*** Data for this exercise ***

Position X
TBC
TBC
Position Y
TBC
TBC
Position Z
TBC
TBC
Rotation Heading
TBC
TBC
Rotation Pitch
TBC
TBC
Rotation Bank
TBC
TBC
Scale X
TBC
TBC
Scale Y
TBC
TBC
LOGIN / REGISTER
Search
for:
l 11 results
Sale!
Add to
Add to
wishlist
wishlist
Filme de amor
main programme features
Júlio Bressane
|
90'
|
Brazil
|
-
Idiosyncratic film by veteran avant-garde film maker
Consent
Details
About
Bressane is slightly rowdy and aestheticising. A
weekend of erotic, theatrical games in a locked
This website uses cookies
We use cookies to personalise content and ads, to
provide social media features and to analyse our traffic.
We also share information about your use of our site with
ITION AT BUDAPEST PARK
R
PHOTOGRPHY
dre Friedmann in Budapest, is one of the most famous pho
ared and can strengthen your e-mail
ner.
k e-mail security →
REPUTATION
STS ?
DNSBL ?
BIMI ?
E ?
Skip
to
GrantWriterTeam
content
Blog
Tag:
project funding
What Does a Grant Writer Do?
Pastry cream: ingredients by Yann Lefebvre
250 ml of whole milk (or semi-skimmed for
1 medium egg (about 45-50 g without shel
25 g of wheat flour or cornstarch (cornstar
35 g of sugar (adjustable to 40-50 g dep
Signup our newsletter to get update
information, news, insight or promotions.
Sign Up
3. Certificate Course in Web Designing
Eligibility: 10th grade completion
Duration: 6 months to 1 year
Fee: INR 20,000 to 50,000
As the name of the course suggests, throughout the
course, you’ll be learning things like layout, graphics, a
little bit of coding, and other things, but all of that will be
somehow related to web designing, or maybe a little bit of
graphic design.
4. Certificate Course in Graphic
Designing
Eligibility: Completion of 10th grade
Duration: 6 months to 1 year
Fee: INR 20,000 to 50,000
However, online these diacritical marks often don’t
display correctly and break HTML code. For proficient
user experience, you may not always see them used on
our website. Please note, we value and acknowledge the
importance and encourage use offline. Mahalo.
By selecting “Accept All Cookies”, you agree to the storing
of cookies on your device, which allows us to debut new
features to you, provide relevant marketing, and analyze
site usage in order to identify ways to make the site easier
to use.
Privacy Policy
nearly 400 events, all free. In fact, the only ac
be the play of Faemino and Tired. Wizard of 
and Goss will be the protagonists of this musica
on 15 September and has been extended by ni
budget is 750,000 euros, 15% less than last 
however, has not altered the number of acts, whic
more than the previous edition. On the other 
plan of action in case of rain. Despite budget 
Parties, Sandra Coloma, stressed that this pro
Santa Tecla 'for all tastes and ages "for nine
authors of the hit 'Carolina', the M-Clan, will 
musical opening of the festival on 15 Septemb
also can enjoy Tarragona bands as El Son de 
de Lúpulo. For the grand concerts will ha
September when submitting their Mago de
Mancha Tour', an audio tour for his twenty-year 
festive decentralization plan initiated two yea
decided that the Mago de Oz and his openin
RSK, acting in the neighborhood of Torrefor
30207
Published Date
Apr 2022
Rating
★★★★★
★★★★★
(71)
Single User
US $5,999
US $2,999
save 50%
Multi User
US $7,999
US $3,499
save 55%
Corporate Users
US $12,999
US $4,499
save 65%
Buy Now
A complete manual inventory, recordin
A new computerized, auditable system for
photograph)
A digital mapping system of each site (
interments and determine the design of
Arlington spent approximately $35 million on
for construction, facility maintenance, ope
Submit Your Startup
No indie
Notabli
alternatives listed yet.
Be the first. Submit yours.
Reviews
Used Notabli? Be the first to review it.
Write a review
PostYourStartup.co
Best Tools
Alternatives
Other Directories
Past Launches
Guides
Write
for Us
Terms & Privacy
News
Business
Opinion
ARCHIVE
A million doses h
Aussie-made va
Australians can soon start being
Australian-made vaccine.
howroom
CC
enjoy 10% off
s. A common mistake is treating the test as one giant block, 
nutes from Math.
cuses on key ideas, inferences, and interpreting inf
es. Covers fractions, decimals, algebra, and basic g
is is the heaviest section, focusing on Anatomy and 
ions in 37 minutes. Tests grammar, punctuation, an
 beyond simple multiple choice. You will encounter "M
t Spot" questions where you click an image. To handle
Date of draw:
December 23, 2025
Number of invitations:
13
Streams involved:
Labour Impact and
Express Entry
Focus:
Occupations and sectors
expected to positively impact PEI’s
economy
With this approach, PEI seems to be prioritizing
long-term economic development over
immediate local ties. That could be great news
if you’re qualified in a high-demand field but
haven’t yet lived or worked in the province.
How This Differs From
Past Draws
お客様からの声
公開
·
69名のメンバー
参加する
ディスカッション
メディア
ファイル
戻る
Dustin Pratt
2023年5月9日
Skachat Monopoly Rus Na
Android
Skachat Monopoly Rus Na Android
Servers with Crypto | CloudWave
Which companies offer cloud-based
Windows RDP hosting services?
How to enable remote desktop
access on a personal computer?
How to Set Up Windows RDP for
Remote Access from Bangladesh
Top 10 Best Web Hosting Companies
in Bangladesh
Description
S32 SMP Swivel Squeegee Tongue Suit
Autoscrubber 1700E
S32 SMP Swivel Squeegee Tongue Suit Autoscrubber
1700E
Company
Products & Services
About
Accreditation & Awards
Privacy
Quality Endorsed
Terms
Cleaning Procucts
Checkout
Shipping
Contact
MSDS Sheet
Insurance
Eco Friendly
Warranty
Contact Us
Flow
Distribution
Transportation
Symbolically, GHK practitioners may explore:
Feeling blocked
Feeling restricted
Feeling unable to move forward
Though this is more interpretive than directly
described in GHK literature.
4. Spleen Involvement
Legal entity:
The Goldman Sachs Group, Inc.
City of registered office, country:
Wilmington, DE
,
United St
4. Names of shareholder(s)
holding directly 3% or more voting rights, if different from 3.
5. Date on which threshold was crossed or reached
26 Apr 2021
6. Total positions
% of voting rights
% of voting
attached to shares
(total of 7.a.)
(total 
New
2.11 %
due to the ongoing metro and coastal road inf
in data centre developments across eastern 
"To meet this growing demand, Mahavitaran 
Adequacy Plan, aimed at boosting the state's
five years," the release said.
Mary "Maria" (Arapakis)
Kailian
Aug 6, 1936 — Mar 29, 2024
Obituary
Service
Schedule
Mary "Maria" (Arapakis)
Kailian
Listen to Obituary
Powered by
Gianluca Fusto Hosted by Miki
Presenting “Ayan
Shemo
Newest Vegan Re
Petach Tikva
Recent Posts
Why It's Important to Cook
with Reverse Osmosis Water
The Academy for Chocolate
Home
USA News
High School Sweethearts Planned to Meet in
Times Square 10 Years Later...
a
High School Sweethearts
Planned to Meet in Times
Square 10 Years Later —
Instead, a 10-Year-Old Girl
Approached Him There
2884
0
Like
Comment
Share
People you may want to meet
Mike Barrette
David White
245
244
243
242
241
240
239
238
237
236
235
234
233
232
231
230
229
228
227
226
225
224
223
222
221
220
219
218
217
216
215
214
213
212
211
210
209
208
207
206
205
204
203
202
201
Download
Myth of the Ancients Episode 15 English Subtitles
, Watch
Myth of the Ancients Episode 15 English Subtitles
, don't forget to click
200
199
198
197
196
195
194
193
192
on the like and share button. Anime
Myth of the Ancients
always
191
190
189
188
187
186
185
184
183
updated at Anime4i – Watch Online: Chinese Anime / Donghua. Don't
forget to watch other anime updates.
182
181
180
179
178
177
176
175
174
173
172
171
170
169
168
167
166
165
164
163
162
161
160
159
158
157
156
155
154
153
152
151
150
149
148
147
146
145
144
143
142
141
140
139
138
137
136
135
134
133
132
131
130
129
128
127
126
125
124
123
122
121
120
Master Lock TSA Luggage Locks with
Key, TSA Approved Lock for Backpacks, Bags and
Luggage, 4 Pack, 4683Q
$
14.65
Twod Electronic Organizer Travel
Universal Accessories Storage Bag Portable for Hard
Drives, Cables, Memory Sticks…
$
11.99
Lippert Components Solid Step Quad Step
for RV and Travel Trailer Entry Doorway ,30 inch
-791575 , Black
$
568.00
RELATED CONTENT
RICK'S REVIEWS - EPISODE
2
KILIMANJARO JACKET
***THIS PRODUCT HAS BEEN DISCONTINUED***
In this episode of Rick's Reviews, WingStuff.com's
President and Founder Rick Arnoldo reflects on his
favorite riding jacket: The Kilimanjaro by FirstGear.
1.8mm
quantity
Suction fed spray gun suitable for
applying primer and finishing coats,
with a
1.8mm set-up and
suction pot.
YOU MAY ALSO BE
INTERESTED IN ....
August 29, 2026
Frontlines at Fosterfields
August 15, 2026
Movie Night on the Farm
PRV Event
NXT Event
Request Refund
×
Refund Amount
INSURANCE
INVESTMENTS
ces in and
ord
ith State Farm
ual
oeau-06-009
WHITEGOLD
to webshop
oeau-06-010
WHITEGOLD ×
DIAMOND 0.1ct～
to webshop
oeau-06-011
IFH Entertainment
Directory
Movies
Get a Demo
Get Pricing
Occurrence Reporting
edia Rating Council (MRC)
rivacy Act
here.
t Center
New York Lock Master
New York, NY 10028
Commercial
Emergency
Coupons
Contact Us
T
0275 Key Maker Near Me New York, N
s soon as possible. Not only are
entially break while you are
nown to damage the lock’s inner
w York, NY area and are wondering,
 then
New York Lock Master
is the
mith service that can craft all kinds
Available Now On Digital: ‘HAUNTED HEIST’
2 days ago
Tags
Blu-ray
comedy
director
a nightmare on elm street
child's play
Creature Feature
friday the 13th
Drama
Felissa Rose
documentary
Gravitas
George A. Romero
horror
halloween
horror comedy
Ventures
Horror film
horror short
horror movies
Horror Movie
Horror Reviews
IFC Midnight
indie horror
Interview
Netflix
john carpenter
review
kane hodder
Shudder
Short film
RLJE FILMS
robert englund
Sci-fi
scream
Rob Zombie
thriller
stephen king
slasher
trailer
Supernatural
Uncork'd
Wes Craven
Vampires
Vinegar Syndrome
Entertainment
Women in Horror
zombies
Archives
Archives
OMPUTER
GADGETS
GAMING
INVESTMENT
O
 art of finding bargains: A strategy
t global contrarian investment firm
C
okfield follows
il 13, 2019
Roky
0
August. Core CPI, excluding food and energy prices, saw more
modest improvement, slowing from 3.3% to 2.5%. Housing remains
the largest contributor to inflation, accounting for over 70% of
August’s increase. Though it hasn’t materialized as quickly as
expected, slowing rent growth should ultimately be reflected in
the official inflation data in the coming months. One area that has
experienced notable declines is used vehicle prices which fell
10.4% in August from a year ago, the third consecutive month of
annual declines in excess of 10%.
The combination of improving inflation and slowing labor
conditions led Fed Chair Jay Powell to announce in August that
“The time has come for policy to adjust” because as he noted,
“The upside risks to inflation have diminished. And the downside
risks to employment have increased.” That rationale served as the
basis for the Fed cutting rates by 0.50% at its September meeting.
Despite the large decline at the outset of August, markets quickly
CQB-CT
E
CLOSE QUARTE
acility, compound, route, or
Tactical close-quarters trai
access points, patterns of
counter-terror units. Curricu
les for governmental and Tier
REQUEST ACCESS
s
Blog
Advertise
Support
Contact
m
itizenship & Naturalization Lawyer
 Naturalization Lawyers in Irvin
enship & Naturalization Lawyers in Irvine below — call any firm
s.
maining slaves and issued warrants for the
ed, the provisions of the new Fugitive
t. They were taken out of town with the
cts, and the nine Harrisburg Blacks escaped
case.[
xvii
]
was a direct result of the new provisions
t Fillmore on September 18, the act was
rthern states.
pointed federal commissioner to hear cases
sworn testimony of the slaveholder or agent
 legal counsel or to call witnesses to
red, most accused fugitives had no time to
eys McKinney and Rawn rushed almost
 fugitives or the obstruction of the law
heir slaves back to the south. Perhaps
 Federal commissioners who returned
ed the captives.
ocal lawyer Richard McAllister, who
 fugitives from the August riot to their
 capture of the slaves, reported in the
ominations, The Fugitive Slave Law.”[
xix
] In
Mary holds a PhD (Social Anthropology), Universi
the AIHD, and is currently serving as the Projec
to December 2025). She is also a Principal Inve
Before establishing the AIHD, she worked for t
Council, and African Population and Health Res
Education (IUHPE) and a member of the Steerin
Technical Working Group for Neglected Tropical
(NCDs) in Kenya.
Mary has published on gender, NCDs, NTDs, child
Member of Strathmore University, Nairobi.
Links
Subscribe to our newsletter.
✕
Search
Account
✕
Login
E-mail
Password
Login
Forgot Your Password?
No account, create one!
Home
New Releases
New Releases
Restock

*** End of Data for this exercise ***

Restate verbatim the first line above and all lines after it through the line containing "dre Friedmann in"; omit the rest.

Position X
TBC
TBC
Position Y
TBC
TBC
Position Z
TBC
TBC
Rotation Heading
TBC
TBC
Rotation Pitch
TBC
TBC
Rotation Bank
TBC
TBC
Scale X
TBC
TBC
Scale Y
TBC
TBC
LOGIN / REGISTER
Search
for:
l 11 results
Sale!
Add to
Add to
wishlist
wishlist
Filme de amor
main programme features
Júlio Bressane
|
90'
|
Brazil
|
-
Idiosyncratic film by veteran avant-garde film maker
Consent
Details
About
Bressane is slightly rowdy and aestheticising. A
weekend of erotic, theatrical games in a locked
This website uses cookies
We use cookies to personalise content and ads, to
provide social media features and to analyse our traffic.
We also share information about your use of our site with
ITION AT BUDAPEST PARK
R
PHOTOGRPHY
dre Friedmann in Budapest, is one of the most famous pho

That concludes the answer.